Salah satu karakter Aswaja adalah selalu bisa beradaptasi dengan situasi dan kondisi, oleh karena itu Aswaja tidaklah jumud, tidak kaku, tidak eksklusif, dan juga tidak elitis, apa lagi ekstrim. Sebaliknya Aswaja bisa berkembang dan sekaligus dimungkinkan bisa mendobrak kemapanan yang sudah kondusif. Tentunya perubahan tersebut harus tetap mengacu pada paradigma dan prinsip al-sholih wa al-ahslah. Karena itu menurut saya implementasi dari qaidah al-muhafadhoh ala qodim al-sholih wa al-akhdzu bi al jadid alashlah. Adalah menyamakan langkah sesuai dengan kondisi yang berkembang pada masa kini dan masa yang akan datang. Yakni pemekaran relevansi implementatif pemikiran dan gerakan kongkrit ke dalam semua sector dan bidang kehidupan baik, aqidah, syariah, akhlaq, social budaya, ekonomi, politik, pendidikan dan lain sebagainya.
Walhasil, Aswaja itu sebenarnya bukanlah madzhab. Tetapi hanyalah manhaj al-fikr atau paham saja, yang di dalamnya masih memuat beberapa aliran dan madzhab. Ini berarti masih terbuka luas bagi kita wacana pemikiran Islam yang transformatif, kreatif, dan inovatif, sehingga dapat mengakomodir nuansa perkembangan kemajuan budaya manusia. Atau selalu up to date dan tanggap terhadap tantangan jaman. Nah dengan demikian akan terjadi kebekuan dan kefakuman besar-besaran diantara kita kalau doktrin-doktrin eksklusif yang ada dalam Aswaja seperti yang selama ini kita dengar dan kita pahami dicerna mentah-mentah sesuai dengan kemasan praktis pemikiran aswaja, tanpa mau membongkar sisi metodologi berfikirnya, yakni kerangka berpikir yang menganggap prinsip tawassuth (moderat),tawazun (keseimbangan), ta’adul ( keadilan) dapat mengantarkan pada sikap yang mau dan mampu menghargai keberagaman yang non ekstrimitas (tatharruf) kiri ataupun kanan.

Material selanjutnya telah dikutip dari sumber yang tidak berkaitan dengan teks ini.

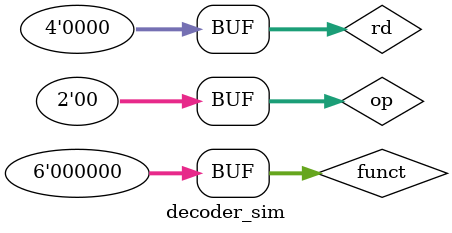
<source format=v>
`timescale 1ns / 1ps


module decoder_sim;

	// Inputs
	reg [1:0] op;
	reg [5:0] funct;
	reg [3:0] rd;

	// Outputs
	wire [1:0] flagW;
	wire PCS;
	wire regW;
	wire memW;
	wire memtoReg;
	wire ALUSrc;
	wire [1:0] immSrc;
	wire [1:0] regSrc;
	wire [3:0] ALUControl;

	// Instantiate the Unit Under Test (UUT)
	decoder uut (
		.op(op), 
		.funct(funct), 
		.rd(rd), 
		.flagW(flagW), 
		.PCS(PCS), 
		.regW(regW), 
		.memW(memW), 
		.memtoReg(memtoReg), 
		.ALUSrc(ALUSrc), 
		.immSrc(immSrc), 
		.regSrc(regSrc), 
		.ALUControl(ALUControl)
	);

	initial begin
		// Initialize Inputs
		op = 0;
		funct = 0;
		rd = 0;

		// Wait 100 ns for global reset to finish
		#100;
        
		// Add stimulus here

	end
      
endmodule


</source>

NILAI-NILAI ASWAJA YANG TOLERAN DAN ANTI EKSTREM?Dalam sejarah tokoh pemikir Islam, kehadiran Abu Hasan al-Asya’ari dan Abu Manshur al-Maturidi, melalui pemikiran-pemikiran teologis kedua orang ini berhasil mempengaruhi pikiran banyak orang dan mengubah kecenderungan dari berpikir rasionalis ala Mu’tazilah kepada berpikir tradisionalis dengan berpegang pada sunnah Nabi. Asawaja dengan nilai-nilai yang terkandung di dalamnya seperti tawassuth, tawazun tasamuh mampu tampil sebagai sebuah ajaran yang berkarakter lentur, moderat, dan fleksibel. Dari sikap yang lentur dan fleksibel tersebut barang kali yang bisa mengantarkan paham ini diterima oleh mayoritas umat Islam di Indonesia.